▸ **EXERCISE**:
Return, word for word, the lines of the listing below from the one with "exec command-line commands" through the one with "are to Traveling", and no other lines.

........

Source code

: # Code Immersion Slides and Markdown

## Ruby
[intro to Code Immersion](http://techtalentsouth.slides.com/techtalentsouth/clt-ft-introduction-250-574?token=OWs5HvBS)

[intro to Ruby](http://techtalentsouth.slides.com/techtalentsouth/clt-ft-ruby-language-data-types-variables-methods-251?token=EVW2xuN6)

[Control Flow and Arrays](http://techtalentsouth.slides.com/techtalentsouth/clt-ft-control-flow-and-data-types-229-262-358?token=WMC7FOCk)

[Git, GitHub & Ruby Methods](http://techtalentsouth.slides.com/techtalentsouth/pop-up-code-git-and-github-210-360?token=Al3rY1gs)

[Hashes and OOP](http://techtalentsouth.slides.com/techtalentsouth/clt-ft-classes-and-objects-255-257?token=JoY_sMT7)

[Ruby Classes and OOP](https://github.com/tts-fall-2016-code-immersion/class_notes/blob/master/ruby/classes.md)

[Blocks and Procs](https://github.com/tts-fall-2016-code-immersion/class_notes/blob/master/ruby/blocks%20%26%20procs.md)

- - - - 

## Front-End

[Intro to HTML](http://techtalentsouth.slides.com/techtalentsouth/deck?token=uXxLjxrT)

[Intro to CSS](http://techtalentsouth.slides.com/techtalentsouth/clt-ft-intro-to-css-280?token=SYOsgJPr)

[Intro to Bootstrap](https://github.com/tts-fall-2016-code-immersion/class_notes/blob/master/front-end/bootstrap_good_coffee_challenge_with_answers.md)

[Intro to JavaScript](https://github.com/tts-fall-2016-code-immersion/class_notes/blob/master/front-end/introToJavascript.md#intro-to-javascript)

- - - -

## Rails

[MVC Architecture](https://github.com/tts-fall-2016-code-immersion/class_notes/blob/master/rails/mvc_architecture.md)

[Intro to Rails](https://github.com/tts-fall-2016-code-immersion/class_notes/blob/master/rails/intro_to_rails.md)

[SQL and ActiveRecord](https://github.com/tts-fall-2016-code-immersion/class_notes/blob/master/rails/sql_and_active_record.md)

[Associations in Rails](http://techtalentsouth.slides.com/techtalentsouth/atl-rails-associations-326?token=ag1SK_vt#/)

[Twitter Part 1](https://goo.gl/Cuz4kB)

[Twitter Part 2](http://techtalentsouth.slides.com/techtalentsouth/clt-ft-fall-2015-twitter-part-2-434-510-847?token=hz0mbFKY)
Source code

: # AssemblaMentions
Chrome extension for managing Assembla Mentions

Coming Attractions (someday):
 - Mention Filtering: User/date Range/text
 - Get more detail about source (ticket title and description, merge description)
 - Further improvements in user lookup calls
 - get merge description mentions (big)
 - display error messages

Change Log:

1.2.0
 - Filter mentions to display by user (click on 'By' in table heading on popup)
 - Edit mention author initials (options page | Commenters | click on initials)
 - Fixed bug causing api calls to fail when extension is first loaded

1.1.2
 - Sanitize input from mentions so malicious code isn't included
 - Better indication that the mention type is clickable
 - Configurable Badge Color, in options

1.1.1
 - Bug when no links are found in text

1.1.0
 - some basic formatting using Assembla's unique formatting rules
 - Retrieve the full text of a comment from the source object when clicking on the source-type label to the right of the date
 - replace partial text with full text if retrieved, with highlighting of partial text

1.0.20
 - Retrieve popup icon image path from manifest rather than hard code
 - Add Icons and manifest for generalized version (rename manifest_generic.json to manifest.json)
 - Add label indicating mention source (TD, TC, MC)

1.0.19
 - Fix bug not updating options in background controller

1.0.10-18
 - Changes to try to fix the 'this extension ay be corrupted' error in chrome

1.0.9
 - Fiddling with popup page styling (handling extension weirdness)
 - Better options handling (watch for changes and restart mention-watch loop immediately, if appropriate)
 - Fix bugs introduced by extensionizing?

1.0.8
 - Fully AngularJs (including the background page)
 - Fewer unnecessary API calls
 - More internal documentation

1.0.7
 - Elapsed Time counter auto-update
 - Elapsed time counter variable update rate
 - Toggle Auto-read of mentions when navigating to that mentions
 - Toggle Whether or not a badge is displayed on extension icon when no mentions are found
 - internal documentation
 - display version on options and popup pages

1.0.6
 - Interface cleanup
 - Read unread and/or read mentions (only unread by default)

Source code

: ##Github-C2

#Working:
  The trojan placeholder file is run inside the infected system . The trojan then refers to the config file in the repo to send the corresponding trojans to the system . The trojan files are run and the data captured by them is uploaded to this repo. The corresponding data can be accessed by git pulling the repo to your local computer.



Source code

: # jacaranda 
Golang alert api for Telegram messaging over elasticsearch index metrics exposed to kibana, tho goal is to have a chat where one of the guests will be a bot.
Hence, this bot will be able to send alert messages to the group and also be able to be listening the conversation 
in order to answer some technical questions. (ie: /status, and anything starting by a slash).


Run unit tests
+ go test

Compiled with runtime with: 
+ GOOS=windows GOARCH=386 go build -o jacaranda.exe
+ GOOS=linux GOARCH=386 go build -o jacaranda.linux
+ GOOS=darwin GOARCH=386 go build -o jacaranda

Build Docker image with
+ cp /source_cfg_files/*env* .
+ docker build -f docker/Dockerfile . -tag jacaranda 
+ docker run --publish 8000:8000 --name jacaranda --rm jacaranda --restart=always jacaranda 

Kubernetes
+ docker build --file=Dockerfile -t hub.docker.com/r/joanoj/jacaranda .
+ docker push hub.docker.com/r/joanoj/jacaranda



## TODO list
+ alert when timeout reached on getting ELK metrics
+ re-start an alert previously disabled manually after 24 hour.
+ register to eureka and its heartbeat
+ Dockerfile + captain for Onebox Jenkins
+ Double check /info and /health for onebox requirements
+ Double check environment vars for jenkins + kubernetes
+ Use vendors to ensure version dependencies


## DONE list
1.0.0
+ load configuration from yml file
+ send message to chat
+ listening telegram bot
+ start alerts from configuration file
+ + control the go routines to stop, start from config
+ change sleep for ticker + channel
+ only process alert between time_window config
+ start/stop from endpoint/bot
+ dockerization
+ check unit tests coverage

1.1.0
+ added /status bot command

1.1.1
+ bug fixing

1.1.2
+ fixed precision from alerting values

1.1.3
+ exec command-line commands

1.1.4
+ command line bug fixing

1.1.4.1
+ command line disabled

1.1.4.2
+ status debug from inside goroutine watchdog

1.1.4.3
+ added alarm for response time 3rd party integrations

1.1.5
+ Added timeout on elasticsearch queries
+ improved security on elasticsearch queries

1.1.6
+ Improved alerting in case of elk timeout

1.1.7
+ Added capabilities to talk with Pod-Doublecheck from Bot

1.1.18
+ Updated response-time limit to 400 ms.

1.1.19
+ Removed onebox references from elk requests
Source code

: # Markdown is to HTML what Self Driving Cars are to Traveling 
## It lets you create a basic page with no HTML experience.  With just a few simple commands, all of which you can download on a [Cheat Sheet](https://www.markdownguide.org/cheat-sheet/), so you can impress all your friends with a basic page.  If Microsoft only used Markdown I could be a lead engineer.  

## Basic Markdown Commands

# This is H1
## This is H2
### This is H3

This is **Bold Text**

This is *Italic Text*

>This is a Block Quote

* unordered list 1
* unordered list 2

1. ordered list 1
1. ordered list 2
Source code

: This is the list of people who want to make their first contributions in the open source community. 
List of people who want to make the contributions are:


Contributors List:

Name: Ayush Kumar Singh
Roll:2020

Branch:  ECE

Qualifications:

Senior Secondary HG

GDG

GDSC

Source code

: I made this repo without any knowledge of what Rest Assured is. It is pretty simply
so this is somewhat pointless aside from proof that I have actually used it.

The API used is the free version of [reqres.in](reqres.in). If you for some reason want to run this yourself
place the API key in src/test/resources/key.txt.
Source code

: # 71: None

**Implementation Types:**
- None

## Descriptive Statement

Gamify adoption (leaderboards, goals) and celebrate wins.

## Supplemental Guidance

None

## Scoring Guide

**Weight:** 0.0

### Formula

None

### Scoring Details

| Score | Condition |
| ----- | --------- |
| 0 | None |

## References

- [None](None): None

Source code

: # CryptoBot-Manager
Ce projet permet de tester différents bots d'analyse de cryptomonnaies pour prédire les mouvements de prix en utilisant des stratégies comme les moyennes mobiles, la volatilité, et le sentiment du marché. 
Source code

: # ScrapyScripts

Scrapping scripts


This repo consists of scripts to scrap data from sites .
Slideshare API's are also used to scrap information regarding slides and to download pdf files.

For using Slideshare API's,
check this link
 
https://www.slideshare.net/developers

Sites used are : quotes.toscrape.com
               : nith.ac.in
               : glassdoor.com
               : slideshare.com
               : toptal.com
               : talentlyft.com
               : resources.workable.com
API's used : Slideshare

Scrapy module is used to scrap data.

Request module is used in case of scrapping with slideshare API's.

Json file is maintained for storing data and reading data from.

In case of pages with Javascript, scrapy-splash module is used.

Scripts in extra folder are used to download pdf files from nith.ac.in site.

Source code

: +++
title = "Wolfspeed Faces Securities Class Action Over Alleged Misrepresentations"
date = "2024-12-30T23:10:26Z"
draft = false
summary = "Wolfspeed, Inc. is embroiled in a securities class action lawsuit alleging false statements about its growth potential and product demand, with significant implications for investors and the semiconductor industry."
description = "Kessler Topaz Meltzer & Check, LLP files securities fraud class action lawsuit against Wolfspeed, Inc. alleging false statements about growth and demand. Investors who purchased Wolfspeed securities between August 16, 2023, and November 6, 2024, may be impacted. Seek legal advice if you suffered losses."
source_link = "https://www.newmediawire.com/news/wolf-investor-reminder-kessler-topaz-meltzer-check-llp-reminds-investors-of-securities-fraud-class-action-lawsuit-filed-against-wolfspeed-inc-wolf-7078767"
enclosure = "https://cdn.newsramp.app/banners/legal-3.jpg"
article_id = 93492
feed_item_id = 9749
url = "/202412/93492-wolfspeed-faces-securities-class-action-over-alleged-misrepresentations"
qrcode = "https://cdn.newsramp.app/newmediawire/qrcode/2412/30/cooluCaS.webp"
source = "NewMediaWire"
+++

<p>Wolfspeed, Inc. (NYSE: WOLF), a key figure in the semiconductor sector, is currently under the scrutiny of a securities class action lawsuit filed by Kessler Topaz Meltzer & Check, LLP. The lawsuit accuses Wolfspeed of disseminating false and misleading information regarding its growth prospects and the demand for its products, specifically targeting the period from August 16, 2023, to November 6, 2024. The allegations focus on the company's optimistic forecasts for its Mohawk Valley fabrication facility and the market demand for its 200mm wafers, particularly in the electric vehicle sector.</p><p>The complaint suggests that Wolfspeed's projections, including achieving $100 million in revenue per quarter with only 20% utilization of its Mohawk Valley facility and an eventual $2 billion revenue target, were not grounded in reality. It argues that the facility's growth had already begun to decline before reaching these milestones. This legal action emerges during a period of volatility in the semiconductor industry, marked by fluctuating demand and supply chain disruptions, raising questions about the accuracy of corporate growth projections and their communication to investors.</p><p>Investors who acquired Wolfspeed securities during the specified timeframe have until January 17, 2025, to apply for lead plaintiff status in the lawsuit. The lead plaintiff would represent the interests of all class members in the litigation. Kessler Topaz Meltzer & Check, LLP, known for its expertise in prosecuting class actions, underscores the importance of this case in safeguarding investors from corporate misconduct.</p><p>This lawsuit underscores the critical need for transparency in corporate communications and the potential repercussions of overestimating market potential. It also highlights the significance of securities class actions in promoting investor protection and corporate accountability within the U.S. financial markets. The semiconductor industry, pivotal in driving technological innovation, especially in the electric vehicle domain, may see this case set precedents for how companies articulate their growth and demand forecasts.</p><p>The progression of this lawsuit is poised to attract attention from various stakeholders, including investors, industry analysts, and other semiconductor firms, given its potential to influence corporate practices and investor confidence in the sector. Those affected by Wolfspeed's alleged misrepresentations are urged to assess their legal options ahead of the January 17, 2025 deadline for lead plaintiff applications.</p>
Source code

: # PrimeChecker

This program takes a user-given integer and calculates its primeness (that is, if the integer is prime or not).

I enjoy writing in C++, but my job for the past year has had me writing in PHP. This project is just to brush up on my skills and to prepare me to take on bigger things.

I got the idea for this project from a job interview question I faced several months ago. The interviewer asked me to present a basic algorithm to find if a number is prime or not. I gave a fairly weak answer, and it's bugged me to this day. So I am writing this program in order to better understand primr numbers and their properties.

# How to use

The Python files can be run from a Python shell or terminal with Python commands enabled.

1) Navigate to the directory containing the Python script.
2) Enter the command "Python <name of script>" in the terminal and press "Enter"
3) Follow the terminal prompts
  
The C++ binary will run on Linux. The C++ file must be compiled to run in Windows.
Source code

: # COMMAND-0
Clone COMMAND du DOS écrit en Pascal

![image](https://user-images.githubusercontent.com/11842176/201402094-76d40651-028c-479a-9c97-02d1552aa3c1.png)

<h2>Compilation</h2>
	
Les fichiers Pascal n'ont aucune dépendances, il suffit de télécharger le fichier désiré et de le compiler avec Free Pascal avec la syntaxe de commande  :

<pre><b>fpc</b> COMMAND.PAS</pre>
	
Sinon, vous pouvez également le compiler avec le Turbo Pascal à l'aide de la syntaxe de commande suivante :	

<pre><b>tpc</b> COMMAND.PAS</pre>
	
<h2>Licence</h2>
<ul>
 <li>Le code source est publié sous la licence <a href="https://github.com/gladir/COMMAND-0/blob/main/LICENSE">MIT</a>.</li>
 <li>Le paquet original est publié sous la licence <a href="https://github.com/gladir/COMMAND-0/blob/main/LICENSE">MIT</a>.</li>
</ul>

........

▸ **EXERCISE OUTPUT**:
+ exec command-line commands

1.1.4
+ command line bug fixing

1.1.4.1
+ command line disabled

1.1.4.2
+ status debug from inside goroutine watchdog

1.1.4.3
+ added alarm for response time 3rd party integrations

1.1.5
+ Added timeout on elasticsearch queries
+ improved security on elasticsearch queries

1.1.6
+ Improved alerting in case of elk timeout

1.1.7
+ Added capabilities to talk with Pod-Doublecheck from Bot

1.1.18
+ Updated response-time limit to 400 ms.

1.1.19
+ Removed onebox references from elk requests
Source code

: # Markdown is to HTML what Self Driving Cars are to Traveling 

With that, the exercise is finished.